An object with a Data capacity of \(n\) bits can carry anywhere between 0 and \(\infty\) shannons of information (depending on the observer), but the maximum amount of information an observer can consistently expect from observing the object is \(n\) shannons. For details, see Expected info capacity.
The number of shannons an observer gets from an observation is equal to the number of bits in the encoding for that observation in their ideal encoding. In other words, shannons measure the number of bits of data you would use to communicate that observation to someone who knows everything you know (except for that one observation). For details, see Ideal encoding and Information as encoding length.

For more on the difference between information and data, see Info vs data.

Information and Entropy

Entropy is a measure on probability distributions which, intuitively, measures the total uncertainty of that distribution.

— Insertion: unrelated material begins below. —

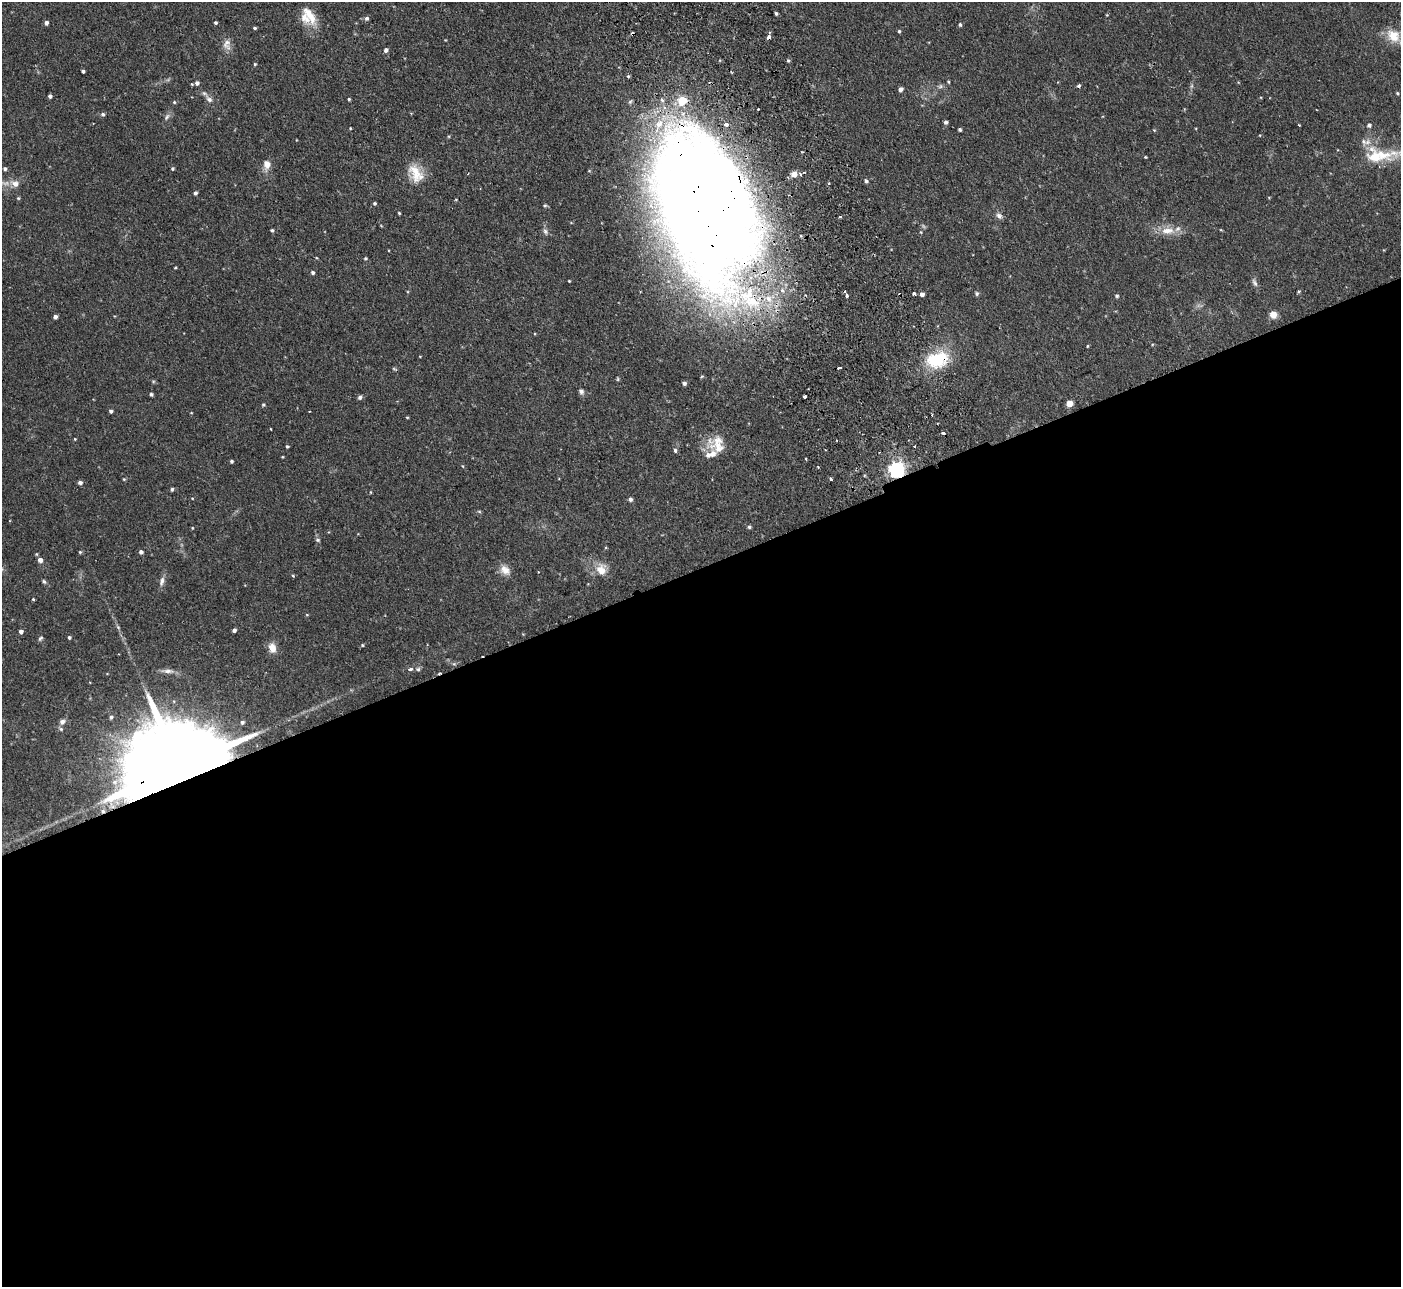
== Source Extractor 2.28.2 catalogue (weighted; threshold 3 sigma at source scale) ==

Specifically, entropy measures the number of shannons of information that the distribution expects to gain by being told the actual state of the world. As such, it can be interpreted as a measure of how much information the distribution says it is missing about the world. See also Information and entropy.

Formalization

The amount of information an observation carries to an observer is the Logarithm of the reciprocal of the Probability that they assigned to that observation. In other words, given a probability distribution \(\mathrm P\) over a set \(O\) of possible observations, an observation \(o \in O\) is said to carry \(\log_2\frac{1}{\mathrm P(o)}\) shannons of information with respect to \(\mathrm P\). A different choice for the base of the logarithm corresponds to a different unit of information; see also Converting between units of information. For a full formalization, see Information: Formalization. For an understanding of why information is logarithmic, see Information is logarithmic. For a full understanding of why we call this quantity in particular “information,” see Information: Intro.